Reinhardt’s arrival, plus the newly energized marketing team of Hornik and Perez, is already paying off with a slew of new programs to help local merchants. Among them are:
- The immediate distribution of 5,000 face masks to retailers, so that no customer had to be turned away for lack of facial covering.
- A pro-bono program with veteran marketer Gabriella Reyes of Brandvelop to work with 15 merchants to revamp their marketing outreach.
- A campaign to more effectively use social media micro-influencers to promote shopping and dining downtown.
- The creation of a marketing handbook for merchants, available online, detailing best practices and “walking retailers, step by step” through do-it-yourself marketing strategies.
- A new local loyalty program, Resorcity, launching this month as a digital app to reward shoppers and run promotions.
Beyond specific programs to help market merchants, however, is a new vision to promote downtown Coral Gables as an experience. “Our whole focus for the coming year is going to be more around what you can experience in the Gables,” says Hornik. “Right now, our website is ShopCoralGables[.com], but most people come here for other reasons, like dining.”
However, that is just the beginning. Among the planned experiences is an Art on the Mile program to install working artists in seven empty storefronts, so that people can interact with them. “So much of what we want people to do is come here and experience something new and different,” says Reinhardt. “With art we can give them that – especially if they see a man inside with his pottery wheel.”
Another initiative is a series of four large murals, scheduled to be painted this fall, in a program partnering with the city’s Economic Development Department. One is planned for the wall on the southwest intersection of Ponce and the Mile, two for “McBride Plaza” adjacent to Barnes and Noble, and a final one for the wall of the Miracle Theatre along Salzedo Street. The idea is to create compelling visuals, like the walls in Wynwood, “so that people will have somewhere to go and take a picture,” says Hornik, “so that other people will see it and say, ‘I want to go there.’”
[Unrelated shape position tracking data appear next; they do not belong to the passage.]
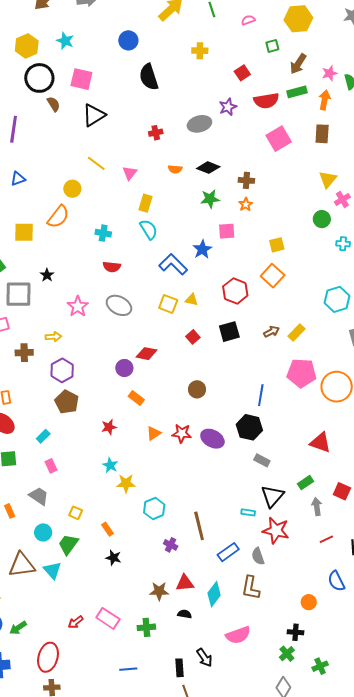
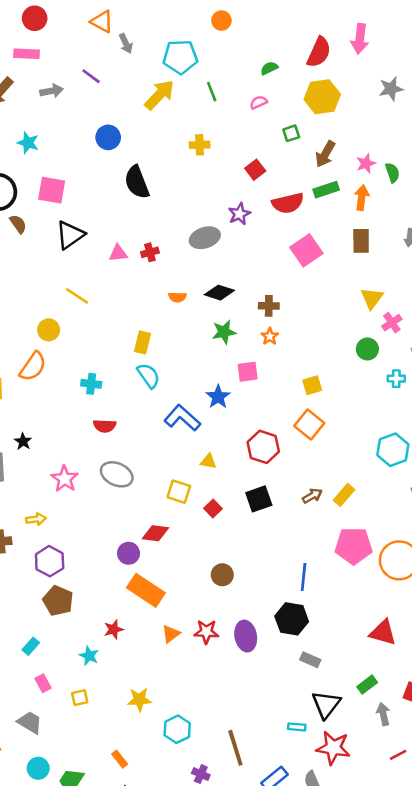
pink triangle: (130, 173) -> (118, 253), moved, turned 49
yellow square: (168, 304) -> (179, 492), moved
orange rectangle: (136, 398) -> (146, 590), size x1.8
purple ellipse: (212, 439) -> (246, 636), turned 55
cyan star: (110, 465) -> (89, 656), moved
yellow square: (76, 513) -> (80, 698), moved, turned -32

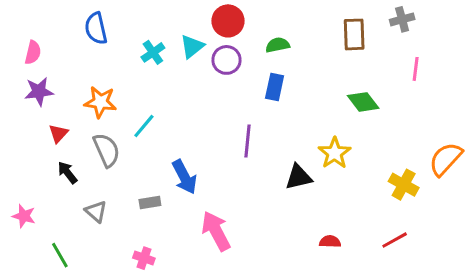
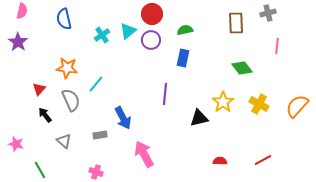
pink semicircle: (33, 52) -> (22, 11), moved
purple star: (39, 91) -> (18, 42), moved, turned -30
yellow cross: (404, 185) -> (259, 104), moved

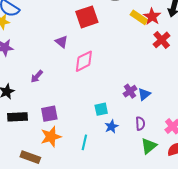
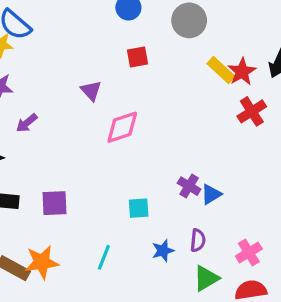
red square: (87, 17) -> (138, 57), size x0.6
purple arrow: (37, 76) -> (27, 123), moved
purple cross: (130, 91) -> (189, 186), turned -32
blue star: (111, 127) -> (163, 251), moved
orange star: (51, 137) -> (42, 262), moved

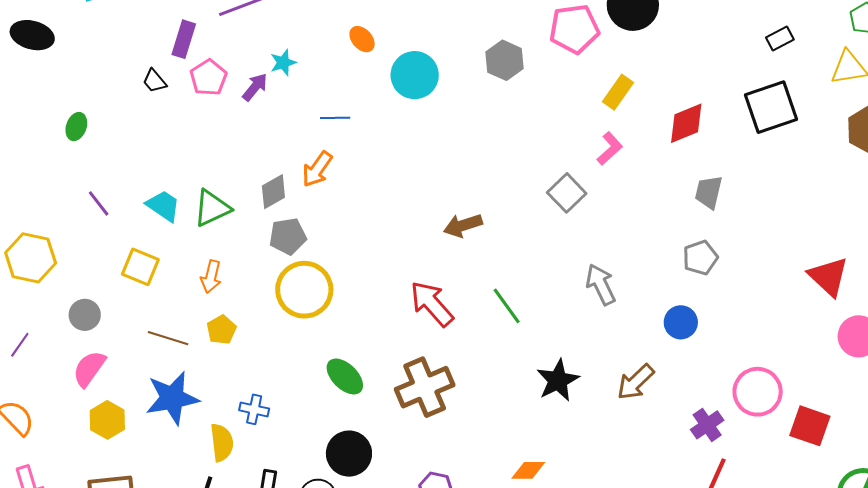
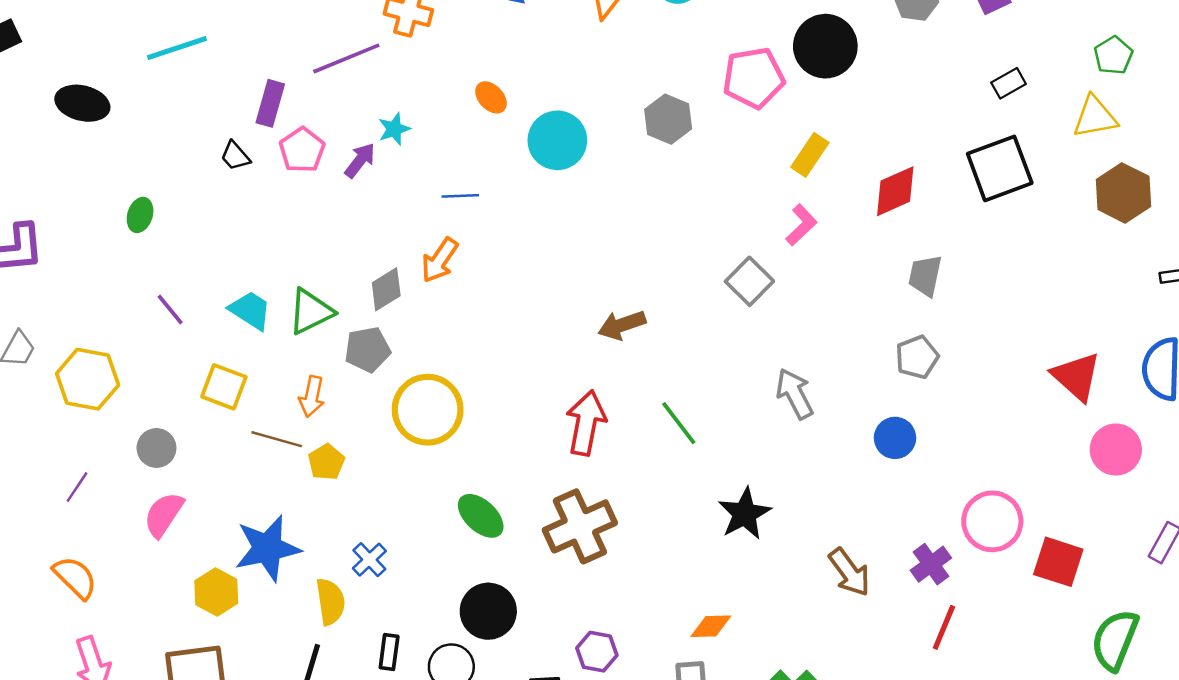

Possibly the most exciting of such “experiential” projects is Illuminate Coral Gables, the brainchild of Venny Torre, the outgoing president of the BID and the current president of Illuminate’s board of directors. This ambitious project, backed now by $100,000 grants each from both the city and the BID, will light up buildings throughout the downtown with installations by nationally known artists. “The idea is to use light and technology to transform the city with public art that will become magical at night,” says Torre, not only putting the Gables on the national art map, but also drawing thousands of new visitors downtown.